**EXERCISES**
a. Reproduce word for word everything in the IND readiness passage from "The Importance of" down to "and institutional knowledge.".
b. In the IND readiness passage, where is BeaconOS said to be positioned?
Start of EXCERPTED PASSAGE
Not every expectation will be fully supported. Gap identification helps organizations determine: - Missing evidence - Outdated documentation - Incomplete studies - Outstanding questions Gap visibility enables earlier planning and prioritization.

5

Assess Readiness

Organizations evaluate the overall readiness of the program based on evidence coverage, unresolved risks, and submission objectives. Readiness should be treated as an ongoing assessment rather than a one-time milestone review. ---

Common Challenges in IND Readiness

Fragmented Evidence

Evidence often resides across scientific platforms, laboratory systems, quality systems, and shared repositories. This fragmentation makes readiness assessments difficult.

Limited Traceability

Teams frequently struggle to demonstrate how evidence supports specific regulatory expectations.

Point-in-Time Assessments

Many organizations perform readiness reviews only at major milestones. Issues discovered late can be expensive to address.

Cross-Functional Coordination

Regulatory affairs, CMC, quality, manufacturing, and scientific teams often contribute to readiness activities. Maintaining alignment can be challenging.

Evolving Expectations

Regulatory expectations may evolve throughout development, requiring ongoing reassessment. ---

The Importance of Evidence Traceability

One of the most common readiness challenges is understanding how available evidence supports regulatory expectations.

Evidence traceability helps organizations answer:

  • Which expectation does this evidence support?
  • Which expectations lack supporting evidence?
  • Which gaps represent the highest risk?

Without traceability, readiness often depends heavily on manual reviews and institutional knowledge.


CMC Readiness and IND Preparation

Chemistry, Manufacturing, and Controls (CMC) activities play a critical role in IND readiness.

Organizations must often evaluate:

  • Manufacturing readiness
  • Process documentation
  • Analytical methods
  • Quality controls
  • Supporting evidence

CMC readiness should be evaluated continuously rather than immediately before submission preparation begins.


Indicators of a Mature IND Readiness Program

Organizations with mature readiness capabilities often demonstrate:

  • Clear expectation management
  • Structured evidence mapping
  • Continuous gap tracking
  • Cross-functional collaboration
  • Readiness visibility across teams
  • Ongoing assessment processes

These capabilities help reduce uncertainty and improve decision-making throughout development.


  • Why IND Readiness Is Still Broken: The Missing Layer Between Scientific Evidence and Regulatory Submission
  • Common Reasons IND Applications Are Delayed
  • Evidence Traceability for IND Readiness
  • CMC Documentation Readiness Framework

About BeaconOS

BeaconOS helps biopharma organizations connect regulatory expectations, available evidence, identified gaps, and readiness decisions.

Positioned between scientific systems and submission platforms, BeaconOS provides continuous visibility into IND readiness by helping teams map expectations to evidence, identify readiness gaps, and support more informed regulatory decision-making throughout development.

Frequently Asked Questions

Q: What is IND readiness?
End of EXCERPTED PASSAGE
Start of DATA RECORDS
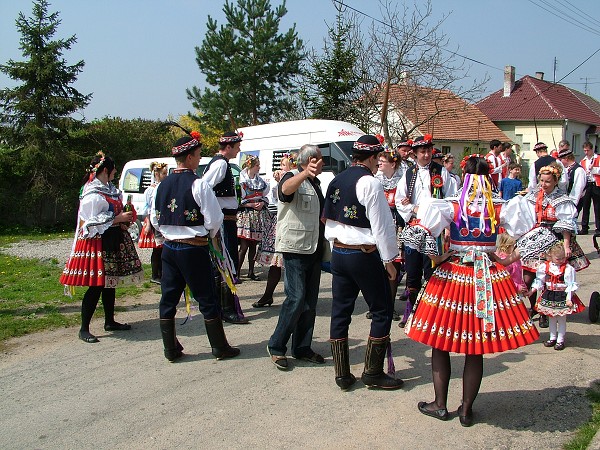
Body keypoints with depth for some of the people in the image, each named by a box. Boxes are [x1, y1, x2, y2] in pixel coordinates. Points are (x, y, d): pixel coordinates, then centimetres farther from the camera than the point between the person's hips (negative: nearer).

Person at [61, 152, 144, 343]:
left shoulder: (108, 189, 13)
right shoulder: (92, 195, -15)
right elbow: (92, 222, -19)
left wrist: (124, 220, 6)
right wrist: (118, 219, -17)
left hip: (112, 242, 9)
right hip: (97, 243, -9)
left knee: (109, 283, 15)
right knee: (96, 286, -7)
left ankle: (110, 321, 27)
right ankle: (84, 329, 1)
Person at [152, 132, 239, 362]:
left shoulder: (163, 185, 4)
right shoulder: (198, 185, -14)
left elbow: (155, 219, 11)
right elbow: (214, 220, -13)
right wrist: (209, 235, 7)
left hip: (169, 247, 6)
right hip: (193, 249, -5)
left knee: (168, 298, 12)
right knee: (207, 299, 5)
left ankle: (171, 349, 19)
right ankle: (220, 347, 15)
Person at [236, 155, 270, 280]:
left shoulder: (260, 181, 15)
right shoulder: (241, 180, -6)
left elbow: (265, 197, 19)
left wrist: (262, 203, -1)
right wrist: (250, 205, -16)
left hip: (258, 216, 6)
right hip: (245, 215, -6)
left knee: (253, 245, 9)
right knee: (244, 246, -8)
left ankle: (251, 271, 17)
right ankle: (237, 271, 0)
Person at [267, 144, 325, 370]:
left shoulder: (315, 183, 19)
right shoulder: (292, 177, -8)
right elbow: (286, 188, -34)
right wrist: (305, 173, -52)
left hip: (314, 249, 9)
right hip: (295, 248, -9)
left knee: (310, 301, 9)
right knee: (296, 298, -12)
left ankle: (302, 348, 18)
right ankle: (276, 346, 0)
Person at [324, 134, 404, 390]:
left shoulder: (336, 182, 10)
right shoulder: (370, 183, -13)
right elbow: (382, 226, -14)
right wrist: (389, 260, -6)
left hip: (338, 253, 8)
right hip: (364, 255, -7)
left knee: (340, 311, 10)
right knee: (382, 311, 6)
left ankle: (342, 375, 17)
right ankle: (373, 373, 11)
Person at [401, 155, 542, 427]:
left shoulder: (450, 206, -8)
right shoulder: (501, 207, -2)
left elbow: (414, 234, -18)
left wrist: (435, 257, -5)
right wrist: (509, 258, 8)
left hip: (453, 276, -2)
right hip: (490, 279, 2)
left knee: (440, 343, 14)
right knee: (475, 350, 11)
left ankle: (440, 405, 22)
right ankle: (466, 409, 20)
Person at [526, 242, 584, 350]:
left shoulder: (568, 269, -12)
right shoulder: (545, 267, -3)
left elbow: (570, 285, -10)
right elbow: (539, 281, 6)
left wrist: (569, 298, -14)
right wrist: (532, 290, 0)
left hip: (562, 296, -4)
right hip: (549, 296, 4)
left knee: (561, 318, 5)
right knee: (551, 318, 15)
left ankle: (560, 340, 17)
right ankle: (552, 338, 29)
End of DATA RECORDS
**RESULTS BY TASK**
a.
The Importance of Evidence Traceability

One of the most common readiness challenges is understanding how available evidence supports regulatory expectations.

Evidence traceability helps organizations answer:

  • Which expectation does this evidence support?
  • Which expectations lack supporting evidence?
  • Which gaps represent the highest risk?

Without traceability, readiness often depends heavily on manual reviews and institutional knowledge.

b. Between scientific systems and submission platforms.